Für den Lieferverkehr über Land sei eine Kombination aus Elektro- und Verbrennungsmotor denkbar, der sogenannte Plug-in-Hybrid. Ende 2011 oder Anfang 2012 wollen die Hannoveraner ihren Transporter T5 Plug-in-Hybrid mit einer Reichweite von 800 bis 1000 Kilometern ebenfalls testen. Mit serienreifen Elektro- oder Hybridmodellen sei jedoch erst ab 2013 zu rechnen, sagte Schreiber.

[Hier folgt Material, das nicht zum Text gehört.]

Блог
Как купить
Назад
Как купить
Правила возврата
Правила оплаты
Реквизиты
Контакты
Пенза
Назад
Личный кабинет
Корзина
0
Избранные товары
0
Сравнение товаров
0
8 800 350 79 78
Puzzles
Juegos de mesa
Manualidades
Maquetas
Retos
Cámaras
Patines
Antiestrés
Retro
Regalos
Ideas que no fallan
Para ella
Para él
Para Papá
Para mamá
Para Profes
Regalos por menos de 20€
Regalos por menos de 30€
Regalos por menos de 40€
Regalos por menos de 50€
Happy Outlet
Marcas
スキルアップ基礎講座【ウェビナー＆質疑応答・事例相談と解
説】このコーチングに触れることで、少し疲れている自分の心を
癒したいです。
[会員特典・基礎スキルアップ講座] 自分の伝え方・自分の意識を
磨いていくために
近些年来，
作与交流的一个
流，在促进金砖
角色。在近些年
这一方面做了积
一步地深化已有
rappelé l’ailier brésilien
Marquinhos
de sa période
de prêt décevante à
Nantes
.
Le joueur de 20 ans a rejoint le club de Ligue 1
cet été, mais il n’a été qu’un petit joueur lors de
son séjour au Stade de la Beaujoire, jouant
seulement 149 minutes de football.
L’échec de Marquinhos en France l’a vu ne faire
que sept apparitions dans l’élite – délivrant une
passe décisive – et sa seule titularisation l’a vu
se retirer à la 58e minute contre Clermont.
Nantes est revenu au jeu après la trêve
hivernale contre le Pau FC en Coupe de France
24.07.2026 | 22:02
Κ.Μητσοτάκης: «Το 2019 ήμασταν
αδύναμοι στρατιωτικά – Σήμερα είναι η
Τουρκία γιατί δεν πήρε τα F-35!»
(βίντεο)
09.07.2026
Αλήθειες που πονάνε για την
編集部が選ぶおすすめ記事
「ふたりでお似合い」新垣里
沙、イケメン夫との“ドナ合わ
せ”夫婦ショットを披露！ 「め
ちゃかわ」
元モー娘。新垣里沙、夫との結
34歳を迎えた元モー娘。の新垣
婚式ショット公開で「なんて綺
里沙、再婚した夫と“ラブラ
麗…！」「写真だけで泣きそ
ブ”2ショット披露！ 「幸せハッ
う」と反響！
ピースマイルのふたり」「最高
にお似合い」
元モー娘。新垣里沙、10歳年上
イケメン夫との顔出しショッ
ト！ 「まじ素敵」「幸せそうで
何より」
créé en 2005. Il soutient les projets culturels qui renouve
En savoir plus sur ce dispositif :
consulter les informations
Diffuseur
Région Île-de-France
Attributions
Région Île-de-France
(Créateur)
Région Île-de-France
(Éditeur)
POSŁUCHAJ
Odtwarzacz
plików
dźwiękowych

Auf Schreibers Agenda steht in den kommenden Jahren auch eine engere Verzahnung der Transporterproduktion mit den Autos des Konzerns. “Wir versuchen, viel Technik von der Pkw-Welt zu übernehmen.” In vielen neuen Modellen sei dies schon der Fall, so stecken im T5 und Amarok modifizierte Auto-Grundmotoren, im Caddy stammt die Elektrik aus dem Polo. “Das werden wir intensivieren.” Potenzial sehe er noch beim Kleintransporter Crafter, sagte Schreiber, ohne Details zu verraten. Das Übernehmen von Teilen aus dem Volkswagen-Auto-Baukasten habe jedoch Grenzen, betonte er. Auf Schiebetüren, große Ladeflächen oder niedrige Ladekanten lasse sich nicht verzichten. “Unsere Fahrzeuge müssen immer vollwertige Nutzfahrzeuge sein, schließlich arbeiten 80 Prozent unserer Kunden damit.”